GM: We have hired people from the US that came to work at Rare in the UK, but as far as I am aware we haven’t hired individuals to work outside of Rare. Developing games in today’s climate requires an ever increasing degree of communication, and having individuals in different rooms is sometimes problematic – let alone in different countries! Teams of people can work overseas but with individuals it is far more difficult.

RFDB: What type of degree would benefit someone trying to get into the industry?

GM: Although Rare continues to employ who we think are the best candidates irrespective of their education, those that have degrees tend to have them in the job they are applying for, i.e. software engineers have computer or science related degrees, artists have art-related degrees and so on. The designers are probably the most mixed bunch – some have degrees and some do not, and even those that do have degrees are in completely unrelated subjects. For the record, I have no degree and spent my degree years working on games!

RFDB: Do you have to be skilled with programming in order to find work in the industry or are there other opportunities in the same field?

GM: Not sure what you mean. You only need to be skilled in programming if you are applying for a programming job! Most artists, designers and musicians have no idea about software, although most programmers are tone deaf and lousy at drawing!

RFDB: Are game developers ever willing to hear game ideas from average gamers?

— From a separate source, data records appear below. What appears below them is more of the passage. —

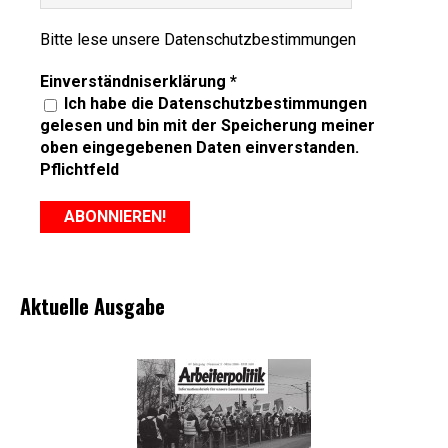
Bitte lese unsere
Datenschutzbestimmungen
Einverständniserklärung
*
Ich habe die Datenschutzbestimmungen
gelesen und bin mit der Speicherung meiner
oben eingegebenen Daten einverstanden.
Pflichtfeld
Aktuelle Ausgabe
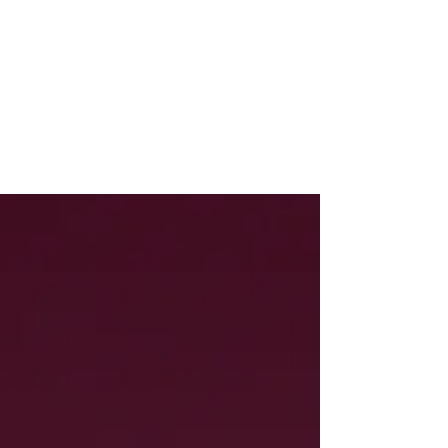
AEROSOL SISELER
IÇIN %100 KARTON
KAPAK: DOGAYA
DOST BIR DEVRIM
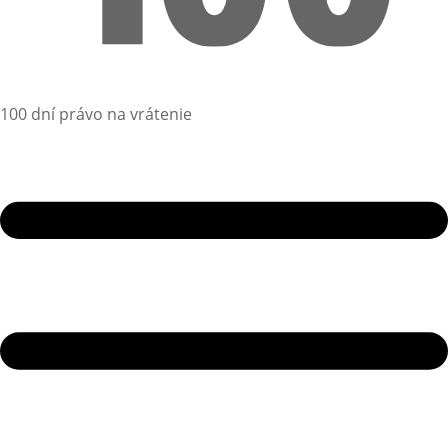
100 dní právo na vrátenie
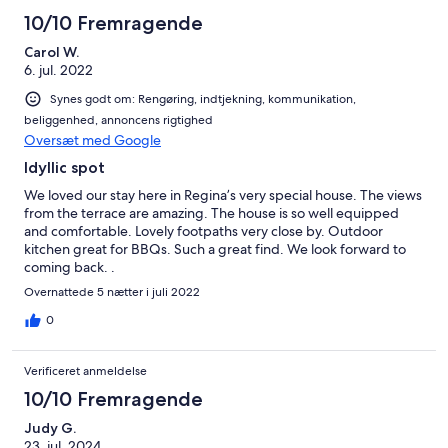
10/10 Fremragende
Carol W.
6. jul. 2022
Synes godt om: Rengøring, indtjekning, kommunikation,
beliggenhed, annoncens rigtighed
Oversæt med Google
Idyllic spot
We loved our stay here in Regina’s very special house. The views
from the terrace are amazing. The house is so well equipped
and comfortable. Lovely footpaths very close by. Outdoor
kitchen great for BBQs. Such a great find. We look forward to
coming back. .
Overnattede 5 nætter i juli 2022
0
Verificeret anmeldelse
10/10 Fremragende
Judy G.
23. jul. 2024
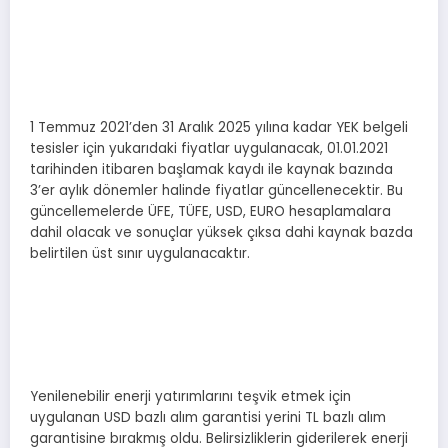
1 Temmuz 2021’den 31 Aralık 2025 yılına kadar YEK belgeli
tesisler için yukarıdaki fiyatlar uygulanacak, 01.01.2021
tarihinden itibaren başlamak kaydı ile kaynak bazında
3’er aylık dönemler halinde fiyatlar güncellenecektir. Bu
güncellemelerde ÜFE, TÜFE, USD, EURO hesaplamalara
dahil olacak ve sonuçlar yüksek çıksa dahi kaynak bazda
belirtilen üst sınır uygulanacaktır.
Yenilenebilir enerji yatırımlarını teşvik etmek için
uygulanan USD bazlı alım garantisi yerini TL bazlı alım
garantisine bırakmış oldu. Belirsizliklerin giderilerek enerji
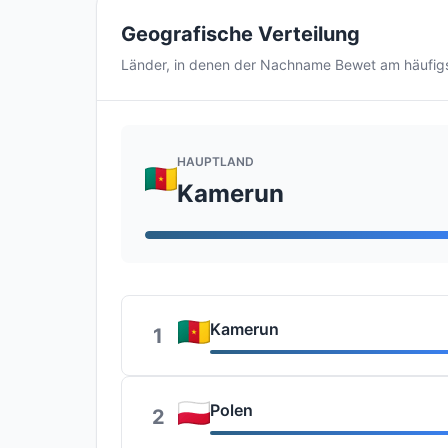
Geografische Verteilung
Länder, in denen der Nachname Bewet am häufi
HAUPTLAND
Kamerun
Kamerun
1
Polen
2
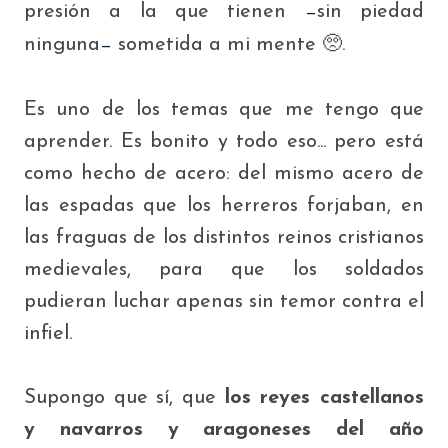
presión a la que tienen
sin piedad
—
ninguna
sometida a mi mente 🥺.
—
Es uno de los temas que me tengo que
aprender. Es bonito y todo eso... pero está
como hecho de acero: del mismo acero de
las espadas que los herreros forjaban, en
las fraguas de los distintos reinos cristianos
medievales, para que los soldados
pudieran luchar apenas sin temor contra el
infiel.
Supongo que sí, que
los reyes castellanos
y navarros y aragoneses del año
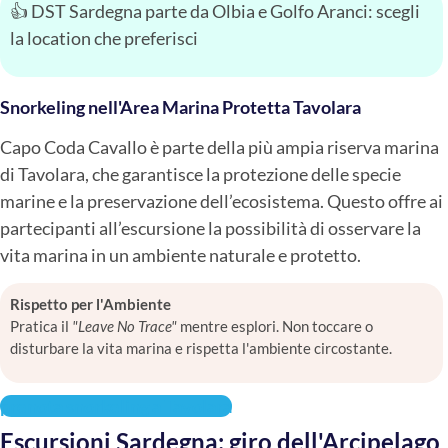
👍 DST Sardegna parte da Olbia e Golfo Aranci: scegli
la location che preferisci
Snorkeling nell'Area Marina Protetta Tavolara
Capo Coda Cavallo è parte della più ampia riserva marina
di Tavolara, che garantisce la protezione delle specie
marine e la preservazione dell’ecosistema. Questo offre ai
partecipanti all’escursione la possibilità di osservare la
vita marina in un ambiente naturale e protetto.
Rispetto per l'Ambiente
Pratica il
"Leave No Trace"
mentre esplori. Non toccare o
disturbare la vita marina e rispetta l'ambiente circostante.
prenota snorkeling a Tavolara
Escursioni Sardegna: giro dell'Arcipelago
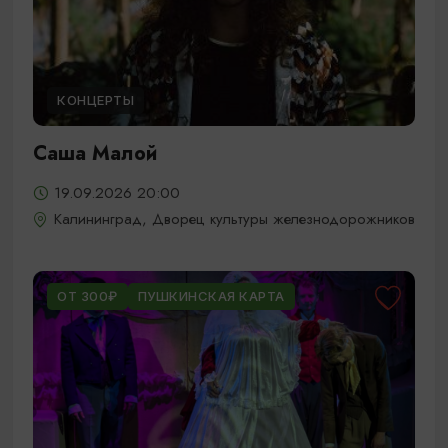
КОНЦЕРТЫ
Саша Малой
19.09.2026 20:00
Калининград, Дворец культуры железнодорожников
ОТ 300₽
ПУШКИНСКАЯ КАРТА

GM: Of course, but legalities can get in the way. For example, we could be already working on something that is similar to an idea that someone sends in, then when we release the game the person who sent in the idea could claim we ‘stole’ their idea. Personally I think this is a great shame, as I love hearing ideas from anyone who takes the trouble to send them in. Feedback (good or bad – but preferably good to keep the temperamental designers from getting upset) on our released game is also great.